The argument for IDCs has always been that oil and gas exploration is an expensive proposition and we need to incentivize “investment” in it. Of course, these incentives were thought of 100 years ago, and made a lot more sense than back when no one really had any idea where they might find gas or oil. Better technology means easier and deeper drilling and extracting, and better success rates on where to drill. The oil industry has been established and now it is time to spend some of the government incentivizing power on renewable energy, because climate change is very real.

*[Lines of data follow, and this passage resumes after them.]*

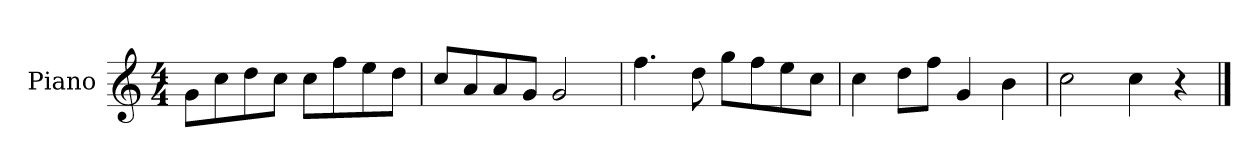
**kern
*part1
*staff1
*I"Piano
*I'P-no
*clefG2
*k[]
*M4/4
*MM90
=1
8g\L
8cc\
8dd\
8cc\J
8cc\L
8ff\
8ee\
8dd\J
=2
8cc/L
8a/
8a/
8g/J
2g/
=3
4.ff\
8dd\
8gg\L
8ff\
8ee\
8cc\J
=4
4cc\
8dd\L
8ff\J
4g/
4b\
=5
2cc\
4cc\
4r
==
*-
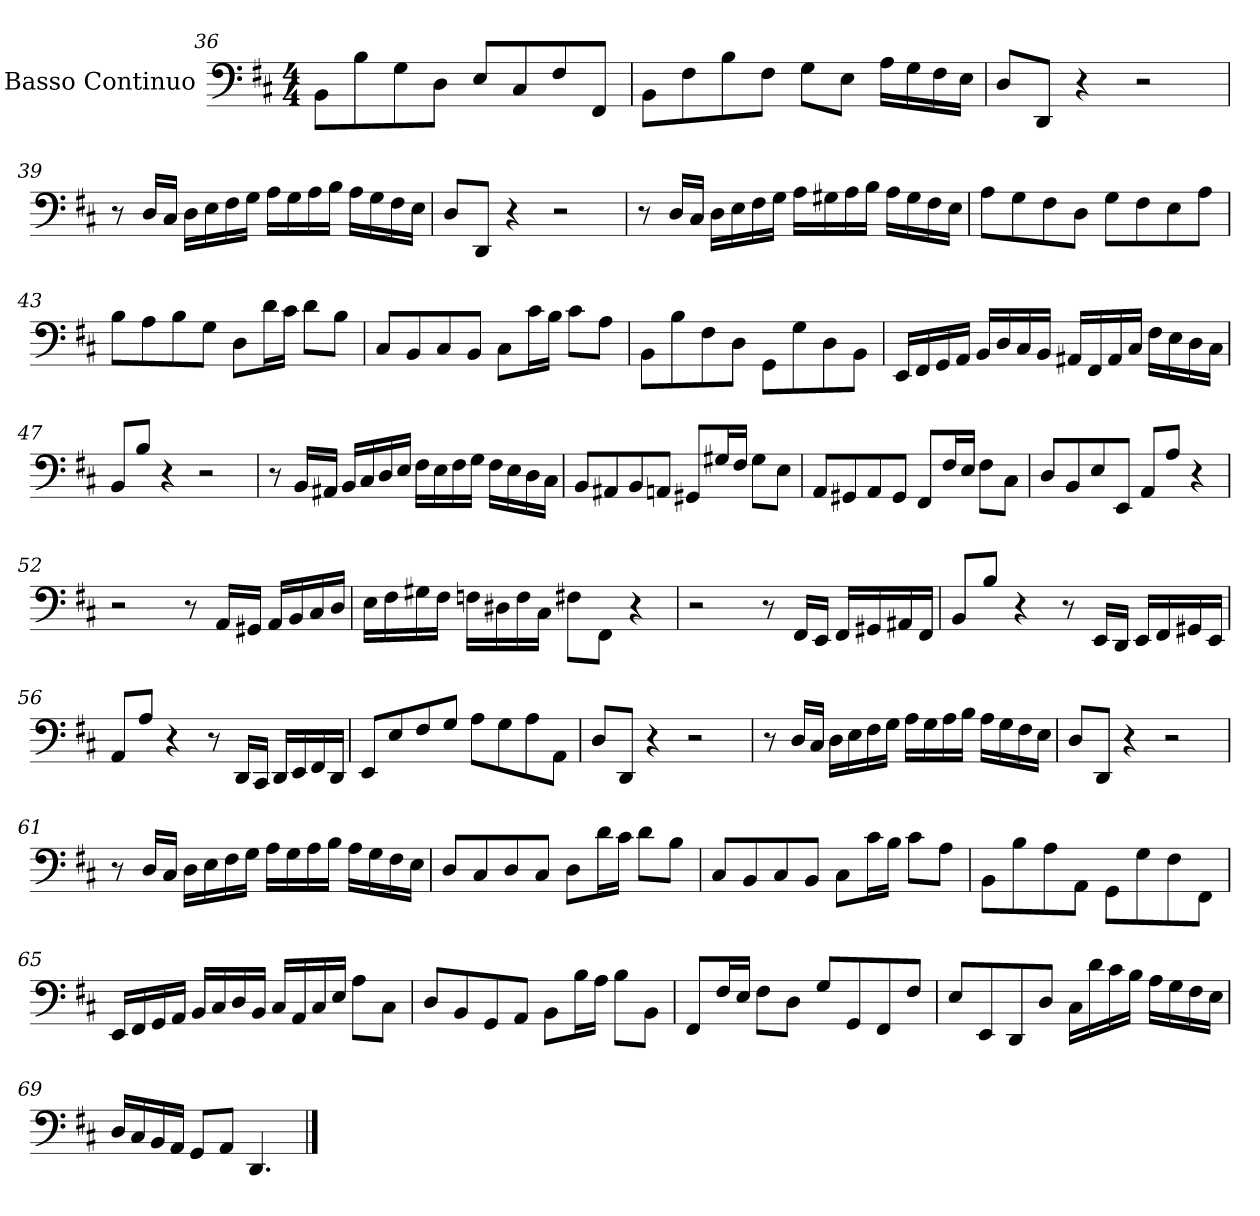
**kern
*part1
*staff1
*I"Basso Continuo
*I'B. C.
!!LO:LB:g=z
*clefF4
*k[f#c#]
*M4/4
=36
8BB\L
8B\
8G\
8D\J
8E/L
8C#/
8F#/
8FF#/J
=37
8BB\L
8F#\
8B\
8F#\J
8G\L
8E\J
16A\LL
16G\
16F#\
16E\JJ
=38
8D/L
8DD/J
4r
2r
!!LO:LB:g=z
=39
8r
16D/LL
16C#/JJ
16D\LL
16E\
16F#\
16G\JJ
16A\LL
16G\
16A\
16B\JJ
16A\LL
16G\
16F#\
16E\JJ
=40
8D/L
8DD/J
4r
2r
!!LO:LB:g=z
=41
8r
16D/LL
16C#/JJ
16D\LL
16E\
16F#\
16G\JJ
16A\LL
16G#X\
16A\
16B\JJ
16A\LL
16G#\
16F#\
16E\JJ
!!LO:LB:g=z
=42
8A\L
8G\
8F#\
8D\J
8G\L
8F#\
8E\
8A\J
=43
8B\L
8A\
8B\
8G\J
8D\L
16d\L
16c#\JJ
8d\L
8B\J
=44
8C#/L
8BB/
8C#/
8BB/J
8C#\L
16c#\L
16B\JJ
8c#\L
8A\J
!!LO:LB:g=z
=45
8BB\L
8B\
8F#\
8D\J
8GG\L
8G\
8D\
8BB\J
=46
16EE/LL
16FF#/
16GG/
16AA/JJ
16BB/LL
16D/
16C#/
16BB/JJ
16AA#X/LL
16FF#/
16AA#/
16C#/JJ
16F#\LL
16E\
16D\
16C#\JJ
=47
8BB/L
8B/J
4r
2r
!!LO:LB:g=z
=48
8r
16BB/LL
16AA#X/JJ
16BB/LL
16C#/
16D/
16E/JJ
16F#\LL
16E\
16F#\
16G\JJ
16F#\LL
16E\
16D\
16C#\JJ
=49
8BB/L
8AA#X/
8BB/
8AAn/J
8GG#X/L
16G#X/L
16F#/JJ
8G#\L
8E\J
!!LO:LB:g=z
=50
8AA/L
8GG#X/
8AA/
8GG#/J
8FF#/L
16F#/L
16E/JJ
8F#\L
8C#\J
!!LO:LB:g=z
=51
8D/L
8BB/
8E/
8EE/J
8AA/L
8A/J
4r
=52
2r
8r
16AA/LL
16GG#X/JJ
16AA/LL
16BB/
16C#/
16D/JJ
=53
16E\LL
16F#\
16G#X\
16F#\JJ
16Fn\LL
16D#X\
16F\
16C#\JJ
8F#X\L
8FF#\J
4r
!!LO:PB:g=z
=54
2r
8r
16FF#/LL
16EE/JJ
16FF#/LL
16GG#X/
16AA#X/
16FF#/JJ
=55
8BB/L
8B/J
4r
8r
16EE/LL
16DD/JJ
16EE/LL
16FF#/
16GG#X/
16EE/JJ
=56
8AA/L
8A/J
4r
8r
16DD/LL
16CC#/JJ
16DD/LL
16EE/
16FF#/
16DD/JJ
!!LO:LB:g=z
=57
8EE/L
8E/
8F#/
8G/J
8A\L
8G\
8A\
8AA\J
=58
8D/L
8DD/J
4r
2r
=59
8r
16D/LL
16C#/JJ
16D\LL
16E\
16F#\
16G\JJ
16A\LL
16G\
16A\
16B\JJ
16A\LL
16G\
16F#\
16E\JJ
!!LO:LB:g=z
=60
8D/L
8DD/J
4r
2r
=61
8r
16D/LL
16C#/JJ
16D\LL
16E\
16F#\
16G\JJ
16A\LL
16G\
16A\
16B\JJ
16A\LL
16G\
16F#\
16E\JJ
=62
8D/L
8C#/
8D/
8C#/J
8D\L
16d\L
16c#\JJ
8d\L
8B\J
!!LO:LB:g=z
=63
8C#/L
8BB/
8C#/
8BB/J
8C#\L
16c#\L
16B\JJ
8c#\L
8A\J
!!LO:LB:g=z
=64
8BB\L
8B\
8A\
8AA\J
8GG\L
8G\
8F#\
8FF#\J
=65
16EE/LL
16FF#/
16GG/
16AA/JJ
16BB/LL
16C#/
16D/
16BB/JJ
16C#/LL
16AA/
16C#/
16E/JJ
8A\L
8C#\J
!!LO:LB:g=z
=66
8D/L
8BB/
8GG/
8AA/J
8BB\L
16B\L
16A\JJ
8B\L
8BB\J
!!LO:LB:g=z
=67
8FF#/L
16F#/L
16E/JJ
8F#\L
8D\J
8G/L
8GG/
8FF#/
8F#/J
=68
8E/L
8EE/
8DD/
8D/J
16C#\LL
16d\
16c#\
16B\JJ
16A\LL
16G\
16F#\
16E\JJ
=69
16D/LL
16C#/
16BB/
16AA/JJ
8GG/L
8AA/J
4.DD>/
==
*-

Surprise, surprise, after decades where the fossil fuel industry has received ten times as much taxpayer money as the U.S. education system, gas and oil men have been spending lots of time and lobbyist money whining about the renewable industry’s tax breaks and incentives being unfair. There are many reasons why the fossil fuel industry sided with an overt white supremacist and incompetent Trump administration. But the reality we all face is that the world must move away from fossil fuels and that process must take a one direction approach—contraction, not expansion.
One of the maneuvers that the rich and powerful of our country have relied on for decades is corporate welfare, in the guise of tax breaks, incentives, and special deductions that allow them to hide their profits and deduct their costs. The initial reasons for incentivizing these industries is always the same, and not bad on paper. These industries are going to provide services and jobs that will make all of our lives better, rising tide and boats and all of that. The problem always reveals itself the same way: after that initial incentivized investment, the industries squash competition, do not share in the egregious profits they make off of people, and then fight tooth and nail to do as little as possible to grow their business and make it independent of government welfare.
The rich and their corporations are the lazy people they claim everyone else will become if we all get even a sliver of aid to ease stagnant wages and rising costs. Their laziness and the lack of accountability, coupled with the pretend mythology that these leaders of industry carved out their fortunes all alone in some rugged-individualist bootstrap factory, evolves their organizations into unsafe and fragile businesses. This leads to environmental disasters like the DeepWater Horizon oil spill because of corner-cutting, and cost-cutting.
It’s the reason why rich CEOs like Trump’s Treasury Secretary Steven Mnuchin seemed to only have an aptitude for hiding money from the American public and not giving out the way that Congress required him to do. In some cases, certain industries, like the telecom industry and the fossil fuel industry get special incentives and tax breaks. The reason that energy companies were given these tax incentives initially was because of the common good their innovations and ability to find and produce fossil fuel-based power to people was considered worth incentivizing.
That is no longer true, and if they cannot make money being oil barons then maybe they need to do something else.